Oooh, it is a bug: if repository named as xxxxxx.dkr.ecr.us-west-2.amazonaws.com/blah-project/blah-image (compare to simply xxxxx.dkr.ecr.us-west-2.amazonaws.com/blah-image) - then everything works as expected.

Splitting strings fails somewhere in that docker.go :)

rokka-n commented 7 years ago

Actually, let me take the last statement back. It is some sort of problem between docker, ecr and nomad.

Nomad somehow can't authenticate with ecr when permissions stores in .docker/config.json as following:

{
        "auths": {
                "xxxxxxxxx.dkr.ecr.us-west-2.amazonaws.com": {
                        "auth": "xxx

But docker pull works fine with this formatting.
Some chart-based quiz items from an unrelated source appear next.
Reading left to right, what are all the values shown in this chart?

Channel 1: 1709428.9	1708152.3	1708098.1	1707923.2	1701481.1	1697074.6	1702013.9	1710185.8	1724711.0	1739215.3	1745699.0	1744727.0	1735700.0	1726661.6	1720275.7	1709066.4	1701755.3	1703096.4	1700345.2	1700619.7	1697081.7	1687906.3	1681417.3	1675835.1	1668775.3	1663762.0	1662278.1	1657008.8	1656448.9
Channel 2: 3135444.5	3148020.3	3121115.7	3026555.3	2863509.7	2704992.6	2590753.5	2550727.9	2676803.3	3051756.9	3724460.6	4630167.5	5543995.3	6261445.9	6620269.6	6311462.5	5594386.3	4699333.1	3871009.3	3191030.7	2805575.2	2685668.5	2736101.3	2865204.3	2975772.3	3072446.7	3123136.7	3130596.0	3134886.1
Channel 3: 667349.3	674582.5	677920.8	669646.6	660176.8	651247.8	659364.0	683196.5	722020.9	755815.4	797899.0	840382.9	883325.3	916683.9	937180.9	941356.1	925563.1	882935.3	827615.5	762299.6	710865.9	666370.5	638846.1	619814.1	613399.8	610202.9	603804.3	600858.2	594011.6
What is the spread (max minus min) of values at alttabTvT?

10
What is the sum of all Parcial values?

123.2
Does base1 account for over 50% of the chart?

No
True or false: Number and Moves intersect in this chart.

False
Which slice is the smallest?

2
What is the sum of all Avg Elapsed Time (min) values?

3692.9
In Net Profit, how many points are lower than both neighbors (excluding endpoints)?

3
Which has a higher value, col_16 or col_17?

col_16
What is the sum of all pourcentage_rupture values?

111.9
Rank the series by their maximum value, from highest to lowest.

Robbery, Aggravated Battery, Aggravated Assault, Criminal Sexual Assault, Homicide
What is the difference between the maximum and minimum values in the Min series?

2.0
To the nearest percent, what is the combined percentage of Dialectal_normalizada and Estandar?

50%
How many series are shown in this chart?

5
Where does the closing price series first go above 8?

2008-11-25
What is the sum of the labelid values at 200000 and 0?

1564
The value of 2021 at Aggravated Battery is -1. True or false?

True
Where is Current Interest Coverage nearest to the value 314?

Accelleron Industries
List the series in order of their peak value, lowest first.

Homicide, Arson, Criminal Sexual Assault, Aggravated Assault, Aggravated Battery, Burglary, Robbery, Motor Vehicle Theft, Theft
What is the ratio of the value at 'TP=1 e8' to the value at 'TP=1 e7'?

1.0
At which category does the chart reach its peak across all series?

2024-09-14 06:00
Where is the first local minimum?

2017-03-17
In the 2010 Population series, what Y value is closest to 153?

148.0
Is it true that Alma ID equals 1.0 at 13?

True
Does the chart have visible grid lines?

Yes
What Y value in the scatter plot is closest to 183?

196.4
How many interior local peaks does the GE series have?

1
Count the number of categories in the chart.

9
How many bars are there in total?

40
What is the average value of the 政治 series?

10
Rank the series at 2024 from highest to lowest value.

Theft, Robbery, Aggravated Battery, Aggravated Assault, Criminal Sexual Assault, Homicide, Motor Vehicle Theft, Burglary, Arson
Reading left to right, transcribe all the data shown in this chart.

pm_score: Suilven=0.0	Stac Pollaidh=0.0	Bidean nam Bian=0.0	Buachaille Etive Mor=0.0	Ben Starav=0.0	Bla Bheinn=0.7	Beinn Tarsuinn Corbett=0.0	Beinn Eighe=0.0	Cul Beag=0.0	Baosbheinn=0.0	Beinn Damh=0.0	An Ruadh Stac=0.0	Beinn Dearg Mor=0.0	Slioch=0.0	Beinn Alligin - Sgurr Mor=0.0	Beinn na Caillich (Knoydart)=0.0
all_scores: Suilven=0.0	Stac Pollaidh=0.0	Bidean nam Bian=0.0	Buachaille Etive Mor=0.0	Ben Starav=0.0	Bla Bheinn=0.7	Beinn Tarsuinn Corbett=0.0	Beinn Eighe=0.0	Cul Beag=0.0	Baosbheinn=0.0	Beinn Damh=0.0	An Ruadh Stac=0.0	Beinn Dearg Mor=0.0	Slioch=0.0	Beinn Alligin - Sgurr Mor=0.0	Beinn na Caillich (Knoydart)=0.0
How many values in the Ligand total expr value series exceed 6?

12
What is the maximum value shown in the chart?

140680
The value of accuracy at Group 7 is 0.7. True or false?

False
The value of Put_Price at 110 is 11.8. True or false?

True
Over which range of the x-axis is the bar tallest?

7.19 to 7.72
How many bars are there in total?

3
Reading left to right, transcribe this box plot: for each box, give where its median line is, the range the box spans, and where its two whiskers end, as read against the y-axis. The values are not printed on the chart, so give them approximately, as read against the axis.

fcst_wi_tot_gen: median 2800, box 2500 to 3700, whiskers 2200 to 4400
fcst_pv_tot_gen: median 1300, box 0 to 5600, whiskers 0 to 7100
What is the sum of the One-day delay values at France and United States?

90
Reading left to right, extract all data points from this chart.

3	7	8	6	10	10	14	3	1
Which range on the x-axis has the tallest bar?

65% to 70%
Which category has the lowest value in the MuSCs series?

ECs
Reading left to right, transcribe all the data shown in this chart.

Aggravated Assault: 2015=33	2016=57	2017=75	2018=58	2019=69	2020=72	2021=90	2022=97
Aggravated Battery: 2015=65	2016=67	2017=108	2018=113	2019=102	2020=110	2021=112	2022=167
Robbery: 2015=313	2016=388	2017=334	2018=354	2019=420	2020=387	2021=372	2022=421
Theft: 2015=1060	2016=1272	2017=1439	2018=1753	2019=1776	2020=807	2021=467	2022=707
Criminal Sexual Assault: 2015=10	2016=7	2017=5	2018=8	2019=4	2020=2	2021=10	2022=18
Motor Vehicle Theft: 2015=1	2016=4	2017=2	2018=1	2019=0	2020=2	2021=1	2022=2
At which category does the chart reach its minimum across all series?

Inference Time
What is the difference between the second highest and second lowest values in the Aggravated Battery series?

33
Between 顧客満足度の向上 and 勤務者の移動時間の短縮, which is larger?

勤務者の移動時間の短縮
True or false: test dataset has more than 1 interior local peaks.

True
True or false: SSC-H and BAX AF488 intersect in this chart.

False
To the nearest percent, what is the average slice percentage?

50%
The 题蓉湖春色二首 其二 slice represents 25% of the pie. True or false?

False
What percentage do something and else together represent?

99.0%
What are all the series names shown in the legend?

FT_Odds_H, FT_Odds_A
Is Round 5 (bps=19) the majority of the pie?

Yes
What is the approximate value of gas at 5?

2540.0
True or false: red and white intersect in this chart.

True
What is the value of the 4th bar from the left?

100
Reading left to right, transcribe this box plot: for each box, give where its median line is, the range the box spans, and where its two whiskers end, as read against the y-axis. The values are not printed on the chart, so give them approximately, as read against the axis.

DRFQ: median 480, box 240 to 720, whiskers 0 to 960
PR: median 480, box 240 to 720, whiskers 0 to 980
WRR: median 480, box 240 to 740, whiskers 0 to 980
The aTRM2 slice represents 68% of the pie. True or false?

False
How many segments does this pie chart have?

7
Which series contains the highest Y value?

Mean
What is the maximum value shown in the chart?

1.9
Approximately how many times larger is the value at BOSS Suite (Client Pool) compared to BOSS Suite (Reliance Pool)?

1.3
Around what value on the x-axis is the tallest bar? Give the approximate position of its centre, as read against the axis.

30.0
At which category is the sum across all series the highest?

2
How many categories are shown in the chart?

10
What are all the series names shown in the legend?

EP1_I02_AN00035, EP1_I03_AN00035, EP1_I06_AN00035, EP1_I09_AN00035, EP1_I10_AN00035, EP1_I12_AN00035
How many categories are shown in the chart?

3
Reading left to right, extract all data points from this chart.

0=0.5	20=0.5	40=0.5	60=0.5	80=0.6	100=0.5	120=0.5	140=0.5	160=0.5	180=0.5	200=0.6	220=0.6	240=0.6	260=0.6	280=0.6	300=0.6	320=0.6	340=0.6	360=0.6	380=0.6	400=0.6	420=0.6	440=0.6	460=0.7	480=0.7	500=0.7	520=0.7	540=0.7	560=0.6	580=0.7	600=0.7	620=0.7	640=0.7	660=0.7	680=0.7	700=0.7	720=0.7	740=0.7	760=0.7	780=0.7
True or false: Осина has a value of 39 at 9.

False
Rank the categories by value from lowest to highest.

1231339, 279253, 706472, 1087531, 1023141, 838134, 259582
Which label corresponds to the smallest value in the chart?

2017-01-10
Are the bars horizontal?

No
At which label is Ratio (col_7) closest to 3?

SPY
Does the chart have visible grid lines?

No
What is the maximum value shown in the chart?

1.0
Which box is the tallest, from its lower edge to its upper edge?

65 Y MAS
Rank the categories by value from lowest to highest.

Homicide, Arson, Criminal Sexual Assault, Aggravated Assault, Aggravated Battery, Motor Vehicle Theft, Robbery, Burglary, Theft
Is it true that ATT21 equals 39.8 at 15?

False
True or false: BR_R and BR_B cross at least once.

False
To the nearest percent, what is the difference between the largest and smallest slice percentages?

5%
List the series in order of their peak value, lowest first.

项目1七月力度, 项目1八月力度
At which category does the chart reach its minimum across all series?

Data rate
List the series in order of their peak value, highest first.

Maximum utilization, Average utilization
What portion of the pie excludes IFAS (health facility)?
However, nomad works fine too if the address includes https, e.g

{
        "auths": {
                "https://xxxxxxxxx.dkr.ecr.us-west-2.amazonaws.com": {
                        "auth": "xxx

How could such a simple thing as http base auth got out of control and become such a mess?!

Btw, aws folks got frustrated with this and wrote helper: https://github.com/awslabs/amazon-ecr-credential-helper

dadgar commented 7 years ago

@rokka-n Can you try on Nomad 0.5.3 and report back? We have updated the way we parse auth blocks in the file to be inline with how docker itself does it.

rokka-n commented 7 years ago

@dadgar Confirming, 0.5.3 eliminated it. Thank you!

dadgar commented 7 years ago

Sweet!

github-actions[bot] commented 1 year ago

I'm going to lock this issue because it has been closed for 120 days ⏳. This helps our maintainers find and focus on the active issues. If you have found a problem that seems similar to this, please open a new issue and complete the issue template so we can capture all the details necessary to investigate further.